- _DATA IN THIS EXERCISE_
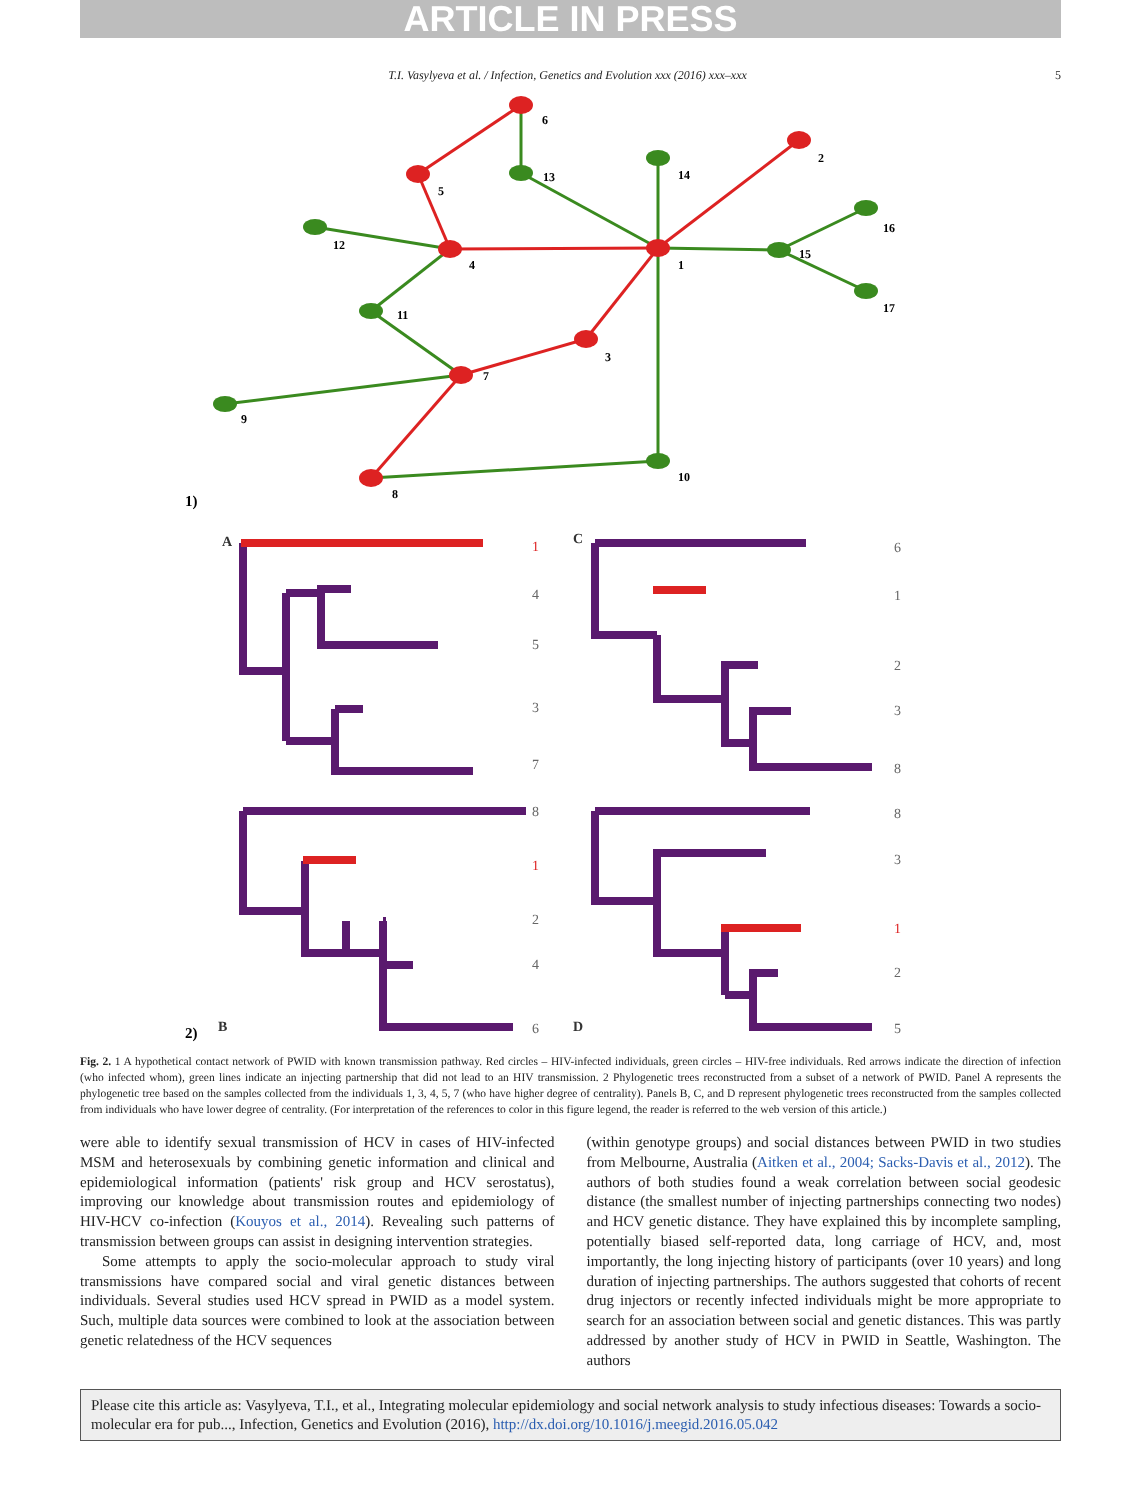ARTICLE IN PRESS
T.I. Vasylyeva et al. / Infection, Genetics and Evolution xxx (2016) xxx–xxx 5
6
2
13
14
5
16
12
4
1
15
17
11
3
7
9
10
8
1)
A
1
4
5
3
7
C
6
1
2
3
8
8
1
2
4
6
B
8
3
1
2
5
D
2)
Fig. 2. 1 A hypothetical contact network of PWID with known transmission pathway. Red circles – HIV-infected individuals, green circles – HIV-free individuals. Red arrows indicate the direction of infection (who infected whom), green lines indicate an injecting partnership that did not lead to an HIV transmission. 2 Phylogenetic trees reconstructed from a subset of a network of PWID. Panel A represents the phylogenetic tree based on the samples collected from the individuals 1, 3, 4, 5, 7 (who have higher degree of centrality). Panels B, C, and D represent phylogenetic trees reconstructed from the samples collected from individuals who have lower degree of centrality. (For interpretation of the references to color in this figure legend, the reader is referred to the web version of this article.)
were able to identify sexual transmission of HCV in cases of HIV-infected MSM and heterosexuals by combining genetic information and clinical and epidemiological information (patients' risk group and HCV serostatus), improving our knowledge about transmission routes and epidemiology of HIV-HCV co-infection (Kouyos et al., 2014). Revealing such patterns of transmission between groups can assist in designing intervention strategies.
Some attempts to apply the socio-molecular approach to study viral transmissions have compared social and viral genetic distances between individuals. Several studies used HCV spread in PWID as a model system. Such, multiple data sources were combined to look at the association between genetic relatedness of the HCV sequences
(within genotype groups) and social distances between PWID in two studies from Melbourne, Australia (Aitken et al., 2004; Sacks-Davis et al., 2012). The authors of both studies found a weak correlation between social geodesic distance (the smallest number of injecting partnerships connecting two nodes) and HCV genetic distance. They have explained this by incomplete sampling, potentially biased self-reported data, long carriage of HCV, and, most importantly, the long injecting history of participants (over 10 years) and long duration of injecting partnerships. The authors suggested that cohorts of recent drug injectors or recently infected individuals might be more appropriate to search for an association between social and genetic distances. This was partly addressed by another study of HCV in PWID in Seattle, Washington. The authors
Please cite this article as: Vasylyeva, T.I., et al., Integrating molecular epidemiology and social network analysis to study infectious diseases: Towards a socio-molecular era for pub..., Infection, Genetics and Evolution (2016), http://dx.doi.org/10.1016/j.meegid.2016.05.042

- _PROMPT_
Reproduce the data above in full, exactly as it is, with the pictures left out.

- _OUTPUT OF THE EXERCISE_
ARTICLE IN PRESS
T.I. Vasylyeva et al. / Infection, Genetics and Evolution xxx (2016) xxx–xxx 5
6
2
13
14
5
16
12
4
1
15
17
11
3
7
9
10
8
1)
A
1
4
5
3
7
C
6
1
2
3
8
8
1
2
4
6
B
8
3
1
2
5
D
2)
Fig. 2. 1 A hypothetical contact network of PWID with known transmission pathway. Red circles – HIV-infected individuals, green circles – HIV-free individuals. Red arrows indicate the direction of infection (who infected whom), green lines indicate an injecting partnership that did not lead to an HIV transmission. 2 Phylogenetic trees reconstructed from a subset of a network of PWID. Panel A represents the phylogenetic tree based on the samples collected from the individuals 1, 3, 4, 5, 7 (who have higher degree of centrality). Panels B, C, and D represent phylogenetic trees reconstructed from the samples collected from individuals who have lower degree of centrality. (For interpretation of the references to color in this figure legend, the reader is referred to the web version of this article.)
were able to identify sexual transmission of HCV in cases of HIV-infected MSM and heterosexuals by combining genetic information and clinical and epidemiological information (patients' risk group and HCV serostatus), improving our knowledge about transmission routes and epidemiology of HIV-HCV co-infection (Kouyos et al., 2014). Revealing such patterns of transmission between groups can assist in designing intervention strategies.
Some attempts to apply the socio-molecular approach to study viral transmissions have compared social and viral genetic distances between individuals. Several studies used HCV spread in PWID as a model system. Such, multiple data sources were combined to look at the association between genetic relatedness of the HCV sequences
(within genotype groups) and social distances between PWID in two studies from Melbourne, Australia (Aitken et al., 2004; Sacks-Davis et al., 2012). The authors of both studies found a weak correlation between social geodesic distance (the smallest number of injecting partnerships connecting two nodes) and HCV genetic distance. They have explained this by incomplete sampling, potentially biased self-reported data, long carriage of HCV, and, most importantly, the long injecting history of participants (over 10 years) and long duration of injecting partnerships. The authors suggested that cohorts of recent drug injectors or recently infected individuals might be more appropriate to search for an association between social and genetic distances. This was partly addressed by another study of HCV in PWID in Seattle, Washington. The authors
Please cite this article as: Vasylyeva, T.I., et al., Integrating molecular epidemiology and social network analysis to study infectious diseases: Towards a socio-molecular era for pub..., Infection, Genetics and Evolution (2016), http://dx.doi.org/10.1016/j.meegid.2016.05.042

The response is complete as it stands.